Sometimes when patients originally present with very high
PSA levels, a negative bone scan, and CT, they are put on permanent hormone
therapy because the doctor just assumes it is micrometastatic. A closer look at
the data demonstrates that an attempt at curative radiation may improve
outcomes.
Lawrence et al. screened the 2004-2008 SEER database, and found 75,539 patients
diagnosed with non-metastatic prostate cancer, and excluded those treated with
surgery or brachytherapy. The patients had a median age of 70 years. Their
findings based on a median of 60 months of follow up were:
- · Use of RT was associated with a reduction in prostate cancer mortality of 59%.

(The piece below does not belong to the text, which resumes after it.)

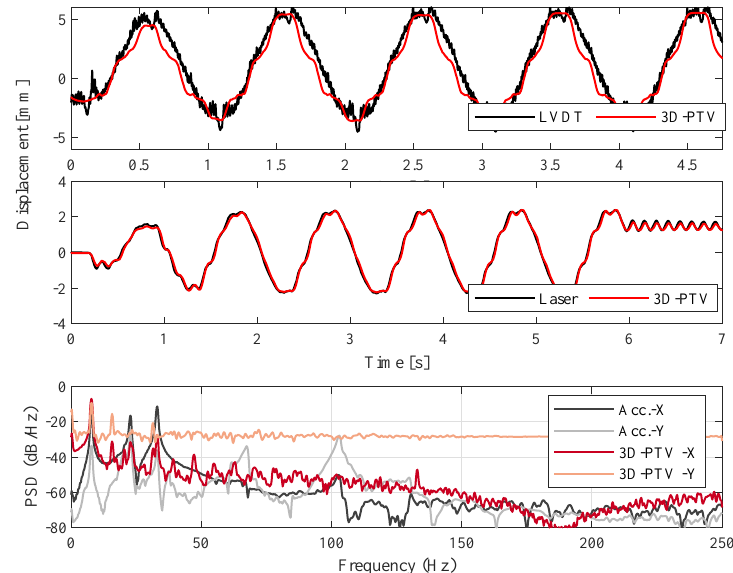
Figure 8. ( Top ) Displacement validation of 3D-PTV against LVDT for a sinusoidal input at shake-table base. ( Middle ) Displacement validation of 3D-PTV against laser distometer for a sinusoidal input at top of the frame. ( Bottom ) Power spectral density validation of 3D-PTV against an accelerometer for a hammer impact excitation at top of the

- · 4-yr prostate cancer survival was 94% in those who had RT vs. 77% in matched patients who had no local therapy.
- · The benefit held even for those with PSA≥75 ng/ml
Three important caveats:
(1) This
is a retrospective study and is subject to selection bias. This means that
those who received no local therapy may have done so for reasons not readily
apparent in the available records. Although the authors made an attempt to
account for age, grade, PSA level, stage and perhaps other variables, there may
have been signs of greater progression that the doctor was aware of.
(2) The
PSA values recorded in the SEER database have recently been called into
question. Interested readers may read more about it here.
In fact, the National Cancer Institute has withdrawn PSA data from the current
files. This analysis was evidently performed before that withdrawal on April
29, 2015. This does not affect the survival data.
(3) A median of 60 months of follow up is
not long enough to determine whether survival benefits are sustained in the
long run. Neither the radiation-treated cohort nor the non-treated cohort
reached median survival during the time period of observation so far available.
Given those caveats, we can only conclude that there may
be something to this, but that can only be determined by a clinical trial where
patients with extremely high PSA levels are randomized to radiation therapy or
hormone therapy only, and they are tracked for ten years or more. The study does
suggest
that PSA alone is not a good risk
factor on which to base the decision about whether to pursue curative therapy.